Broken promise . . . or unexplained change?
The latest big topic in our region has been the federal Liberals’ plan to walk away from their promise to reform the electoral system.
Everyone loves a rant about principles in politics, but I’d like to side-step this for a moment, as well as my own hopes for a progressive and modern voting system, for something more subtle and responsive – and more intelligent – than winner-take-all and the simple yes/no decision we are given once every four years and which is called democracy. It’s time to re-democratize our government!
But is Mr Trudeau showing us that even this modest re-democratization of elections will not take place as long as those in power are elected via the old system? Self-preservation, pure and simple?
It’s important to recall the complexity of this question. It isn’t as simplistic as so many critics seem to think.
First, there isn’t any promise being broken. Trudeau said, “the last election under the first-past-the-post system”; he did not say “with PR”. In effect, any change at all would fulfil his promise, as long as it’s not the first-past-the-post. Although proportional representation (PR) does seem supported by most of the brainiest people I talk to, Trudeau never promised it.
If he does nothing, as seems to be the case, that will be breaking his promise, and this is big enough an issue that it will tarnish the Trudeau image for much of his political life. It was a big promise. And he’s going to surrender reform to the NDP?
In one sense, it might be wisest to support a watered-down version of PR, or any reform, just to get the ball rolling and not to alarm the media and corporate world which both seem allergic to any reform which takes more than one sentence to explain.
One route might be to announce a major electoral reform but within the government’s long-term agenda. “Long term” and “important” mean much more study and discussion than a few public consultations.
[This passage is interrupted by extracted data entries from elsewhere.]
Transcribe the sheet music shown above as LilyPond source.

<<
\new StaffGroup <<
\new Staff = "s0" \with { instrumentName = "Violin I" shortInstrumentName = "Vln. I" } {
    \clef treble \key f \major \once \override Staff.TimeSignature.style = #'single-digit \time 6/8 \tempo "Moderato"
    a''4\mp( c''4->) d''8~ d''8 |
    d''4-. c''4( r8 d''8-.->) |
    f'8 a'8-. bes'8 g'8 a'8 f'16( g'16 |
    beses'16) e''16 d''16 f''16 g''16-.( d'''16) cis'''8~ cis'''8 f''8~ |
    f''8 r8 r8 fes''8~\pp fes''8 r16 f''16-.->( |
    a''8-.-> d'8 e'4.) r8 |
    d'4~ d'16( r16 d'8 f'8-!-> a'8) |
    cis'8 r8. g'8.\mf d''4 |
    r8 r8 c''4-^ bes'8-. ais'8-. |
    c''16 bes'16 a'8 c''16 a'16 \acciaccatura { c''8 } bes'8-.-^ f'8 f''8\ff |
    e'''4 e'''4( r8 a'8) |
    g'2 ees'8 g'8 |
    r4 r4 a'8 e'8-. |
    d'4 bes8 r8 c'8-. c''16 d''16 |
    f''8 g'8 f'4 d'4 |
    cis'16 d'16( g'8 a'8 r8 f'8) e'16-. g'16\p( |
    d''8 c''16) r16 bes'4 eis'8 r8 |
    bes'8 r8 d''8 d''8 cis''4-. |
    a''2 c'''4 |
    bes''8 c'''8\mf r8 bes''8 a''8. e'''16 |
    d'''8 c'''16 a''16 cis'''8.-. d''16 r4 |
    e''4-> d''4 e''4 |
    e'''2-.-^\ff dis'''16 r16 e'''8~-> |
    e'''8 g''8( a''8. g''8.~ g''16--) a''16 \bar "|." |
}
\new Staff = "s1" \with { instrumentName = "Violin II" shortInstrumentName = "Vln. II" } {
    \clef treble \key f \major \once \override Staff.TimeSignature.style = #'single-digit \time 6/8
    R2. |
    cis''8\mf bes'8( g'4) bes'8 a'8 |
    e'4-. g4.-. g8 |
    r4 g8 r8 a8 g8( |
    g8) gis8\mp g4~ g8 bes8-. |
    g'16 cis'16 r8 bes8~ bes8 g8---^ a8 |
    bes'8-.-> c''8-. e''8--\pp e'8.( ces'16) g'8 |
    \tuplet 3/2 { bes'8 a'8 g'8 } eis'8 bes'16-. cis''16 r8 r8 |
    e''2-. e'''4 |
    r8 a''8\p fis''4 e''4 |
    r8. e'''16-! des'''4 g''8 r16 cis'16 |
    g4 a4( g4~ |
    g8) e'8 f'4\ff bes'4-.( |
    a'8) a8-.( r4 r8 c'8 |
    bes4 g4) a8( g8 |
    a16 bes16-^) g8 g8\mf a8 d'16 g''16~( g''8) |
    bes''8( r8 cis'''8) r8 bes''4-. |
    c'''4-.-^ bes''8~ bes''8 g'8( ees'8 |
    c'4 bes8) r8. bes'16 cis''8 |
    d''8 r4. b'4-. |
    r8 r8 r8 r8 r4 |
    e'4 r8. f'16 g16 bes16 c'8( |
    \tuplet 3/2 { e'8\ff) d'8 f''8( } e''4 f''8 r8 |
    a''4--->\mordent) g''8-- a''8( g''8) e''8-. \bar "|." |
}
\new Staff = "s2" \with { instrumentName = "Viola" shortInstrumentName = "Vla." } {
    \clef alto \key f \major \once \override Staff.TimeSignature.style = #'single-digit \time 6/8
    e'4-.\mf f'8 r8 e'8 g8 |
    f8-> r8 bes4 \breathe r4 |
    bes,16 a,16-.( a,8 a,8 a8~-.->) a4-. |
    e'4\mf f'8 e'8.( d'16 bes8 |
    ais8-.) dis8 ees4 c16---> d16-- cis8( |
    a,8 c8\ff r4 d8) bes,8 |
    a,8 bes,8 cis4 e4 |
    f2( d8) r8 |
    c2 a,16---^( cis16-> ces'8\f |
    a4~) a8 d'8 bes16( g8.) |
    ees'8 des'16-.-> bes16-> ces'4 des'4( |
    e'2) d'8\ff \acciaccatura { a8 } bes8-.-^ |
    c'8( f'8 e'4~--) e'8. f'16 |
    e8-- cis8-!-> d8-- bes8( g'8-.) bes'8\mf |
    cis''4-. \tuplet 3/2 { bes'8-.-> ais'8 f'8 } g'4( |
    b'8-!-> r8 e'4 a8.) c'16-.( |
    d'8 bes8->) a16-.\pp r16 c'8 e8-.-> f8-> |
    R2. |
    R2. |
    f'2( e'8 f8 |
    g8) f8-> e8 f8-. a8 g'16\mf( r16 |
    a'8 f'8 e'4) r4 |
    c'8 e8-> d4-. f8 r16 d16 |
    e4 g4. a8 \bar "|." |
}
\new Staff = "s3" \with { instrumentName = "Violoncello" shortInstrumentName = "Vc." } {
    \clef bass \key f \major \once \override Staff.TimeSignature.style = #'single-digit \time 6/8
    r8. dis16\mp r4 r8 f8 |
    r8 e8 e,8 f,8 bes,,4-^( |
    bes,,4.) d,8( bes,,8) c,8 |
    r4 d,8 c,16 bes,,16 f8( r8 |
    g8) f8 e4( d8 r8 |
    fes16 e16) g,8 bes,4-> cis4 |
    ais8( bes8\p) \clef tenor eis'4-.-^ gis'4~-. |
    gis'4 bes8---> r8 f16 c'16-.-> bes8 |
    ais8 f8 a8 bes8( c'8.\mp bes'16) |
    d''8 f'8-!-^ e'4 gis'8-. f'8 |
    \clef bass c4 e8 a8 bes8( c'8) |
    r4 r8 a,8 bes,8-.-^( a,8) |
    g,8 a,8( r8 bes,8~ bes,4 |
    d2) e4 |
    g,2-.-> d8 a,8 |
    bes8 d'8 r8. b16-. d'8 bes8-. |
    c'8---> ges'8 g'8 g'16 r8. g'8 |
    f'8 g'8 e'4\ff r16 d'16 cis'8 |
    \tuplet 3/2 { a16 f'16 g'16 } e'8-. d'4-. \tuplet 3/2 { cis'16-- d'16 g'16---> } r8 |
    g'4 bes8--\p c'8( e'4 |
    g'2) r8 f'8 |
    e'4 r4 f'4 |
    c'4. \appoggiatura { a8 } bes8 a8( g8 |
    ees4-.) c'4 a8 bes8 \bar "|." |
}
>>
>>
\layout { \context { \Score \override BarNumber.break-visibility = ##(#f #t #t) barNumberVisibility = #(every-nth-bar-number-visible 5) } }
There are foreign systems which demand better study, for one thing.
The most important point in going long-term is to engage the public. Engaging -- not one more yes/no question. If the Liberals were to start explaining the problems with today’s system to ordinary people, and exploring options in clear and intelligent form, the public would be much more involved and supportive.
Plus, educating us, the media, is a big part of any long-term reform. We’ve seen that the corporate media will kill with alarmism anything above the simplest complexity. My media colleagues are afraid to trust clear ideas to ordinary people. And they have their paycheques written by corporations whose managers seem happy to have a parliament they can fund and control. But this is another question – why corporate dinosaurs cling to these old ways. (I invite our readers to weigh in on this . . .).
But if we thought we’d win election reform in one year, who were we fooling?